The critics have been a bit down on this new musical with big reputations attached.
January 4, 2016 17:25ByJohn Nathan, John Nathan
wonder.land
Oliver Theatre
The critics have been a bit down on this new musical with big reputations attached. It's a collaboration between Blur's Damon Albarn, celebrated writer Moira Buffini and the National's newish artistic director Rufus Norris. They were down on it when the show first appeared at the Manchester International Festival earlier this year, and again in this reworked version at the National.
I didn't see the first outing but, on the evidence of the second, and of the response of the largely teenage audience, wonder.land, which remoulds Lewis Carroll's Alice in Wonderland for the internet age, is doing a lot right.
Its heroine is bullied school girl, Aly, who escapes from her tormentors not by following a white bunny down a hole, but by immersing herself in an online game.
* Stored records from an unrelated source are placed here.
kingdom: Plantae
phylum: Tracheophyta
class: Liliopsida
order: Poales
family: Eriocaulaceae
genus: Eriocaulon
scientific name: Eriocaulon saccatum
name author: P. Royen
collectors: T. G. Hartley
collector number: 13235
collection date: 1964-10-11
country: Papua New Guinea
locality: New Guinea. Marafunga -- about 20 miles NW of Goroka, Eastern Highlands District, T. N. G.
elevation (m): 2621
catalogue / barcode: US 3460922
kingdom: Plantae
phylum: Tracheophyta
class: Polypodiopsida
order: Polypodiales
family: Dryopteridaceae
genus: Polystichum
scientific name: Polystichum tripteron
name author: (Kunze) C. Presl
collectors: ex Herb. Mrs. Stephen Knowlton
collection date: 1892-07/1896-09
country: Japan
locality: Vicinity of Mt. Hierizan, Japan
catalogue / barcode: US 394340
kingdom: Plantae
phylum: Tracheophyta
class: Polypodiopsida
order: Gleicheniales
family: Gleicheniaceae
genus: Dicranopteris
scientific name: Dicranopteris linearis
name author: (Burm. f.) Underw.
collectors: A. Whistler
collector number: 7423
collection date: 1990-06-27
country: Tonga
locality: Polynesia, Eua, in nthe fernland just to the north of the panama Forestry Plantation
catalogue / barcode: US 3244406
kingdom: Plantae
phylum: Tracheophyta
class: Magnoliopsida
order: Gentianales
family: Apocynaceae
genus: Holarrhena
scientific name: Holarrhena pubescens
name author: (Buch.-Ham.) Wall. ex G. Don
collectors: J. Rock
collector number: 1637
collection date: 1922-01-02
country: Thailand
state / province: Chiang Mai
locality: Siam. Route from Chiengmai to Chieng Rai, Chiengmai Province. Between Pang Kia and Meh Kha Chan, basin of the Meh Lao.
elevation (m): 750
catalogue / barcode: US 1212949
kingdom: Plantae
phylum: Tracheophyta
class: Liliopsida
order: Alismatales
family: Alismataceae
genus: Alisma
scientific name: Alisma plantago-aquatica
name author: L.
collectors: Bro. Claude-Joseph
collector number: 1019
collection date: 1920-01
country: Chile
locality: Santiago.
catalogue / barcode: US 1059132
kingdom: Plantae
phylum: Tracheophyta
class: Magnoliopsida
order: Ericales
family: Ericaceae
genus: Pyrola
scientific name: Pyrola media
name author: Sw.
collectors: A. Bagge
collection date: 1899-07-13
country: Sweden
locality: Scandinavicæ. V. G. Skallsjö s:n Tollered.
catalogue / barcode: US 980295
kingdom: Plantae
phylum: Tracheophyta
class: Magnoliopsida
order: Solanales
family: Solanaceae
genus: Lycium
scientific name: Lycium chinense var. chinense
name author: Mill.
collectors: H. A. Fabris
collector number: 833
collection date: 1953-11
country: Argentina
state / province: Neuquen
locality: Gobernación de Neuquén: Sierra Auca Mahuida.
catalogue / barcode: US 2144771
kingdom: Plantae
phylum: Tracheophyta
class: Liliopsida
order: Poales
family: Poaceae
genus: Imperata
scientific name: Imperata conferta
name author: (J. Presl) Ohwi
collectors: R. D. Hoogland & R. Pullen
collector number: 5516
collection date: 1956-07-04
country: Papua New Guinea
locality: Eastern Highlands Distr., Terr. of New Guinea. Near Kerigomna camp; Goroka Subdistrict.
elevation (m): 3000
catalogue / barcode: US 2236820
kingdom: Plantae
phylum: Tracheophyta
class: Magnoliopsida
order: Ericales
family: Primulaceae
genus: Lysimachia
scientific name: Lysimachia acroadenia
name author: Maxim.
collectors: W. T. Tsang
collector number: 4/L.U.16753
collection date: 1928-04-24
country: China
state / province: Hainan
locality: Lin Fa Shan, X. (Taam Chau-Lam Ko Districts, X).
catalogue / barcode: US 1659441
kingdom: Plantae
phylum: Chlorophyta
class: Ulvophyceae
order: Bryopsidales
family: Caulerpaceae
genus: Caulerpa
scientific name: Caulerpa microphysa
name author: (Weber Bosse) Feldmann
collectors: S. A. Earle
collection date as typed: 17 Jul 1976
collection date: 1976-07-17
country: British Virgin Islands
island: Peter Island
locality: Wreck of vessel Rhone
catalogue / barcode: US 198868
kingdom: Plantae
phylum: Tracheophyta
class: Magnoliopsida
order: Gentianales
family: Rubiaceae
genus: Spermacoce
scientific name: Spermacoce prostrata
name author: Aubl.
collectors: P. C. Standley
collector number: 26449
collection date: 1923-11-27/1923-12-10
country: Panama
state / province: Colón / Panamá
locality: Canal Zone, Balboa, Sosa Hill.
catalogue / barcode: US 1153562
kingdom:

It's not exactly an inspired idea. But there is much cleverness in the way Norris's production simultaneously stages Aly's parallel internet and real-world lives. The action takes place in front of and behind huge projections of Aly's computer game. This is not the first attempt to represent the internet on stage. But there is a genuine sense here that theatre's attempt to deal with this subject has at last come of age. Previously, plays treated it as if it were a minority sport - or as if audiences were belatedly being introduced to a future that had already arrived. But this production feels utterly of the present.
Aly's rites-of-passage journey, and her encounter with her school's special-measures Headmistress - an off-the-shelf Cruella de Vil type - may not be as thrilling as, say, the journey in that other musical adaptation of a classic, Roald Dahl's Matilda. Nor, compared to that show, does Albarn's music, though evocative and inventive, quite set this one alight in the way Tim Mitchins's score does.
But wonder.land is particularly good as showing the extent to which the web has been absorbed by our real lives - and the other way round. Aly's bullies make her digital life as miserable as they do in the flesh. And in that sense the show works superbly well as a kind of emotional road-map for young people who have to grow up in virtual, home and school lives. No generation has ever had that kind of pressure before. And when Aly, a winning Lois Chimimba, is treated cruelly by her peers, the response from the characters' real-life counterparts in the audience filled the air with disapproval. And then approval, when Aly fights back. Which is the best kind of critical response the show's creators could have hoped for.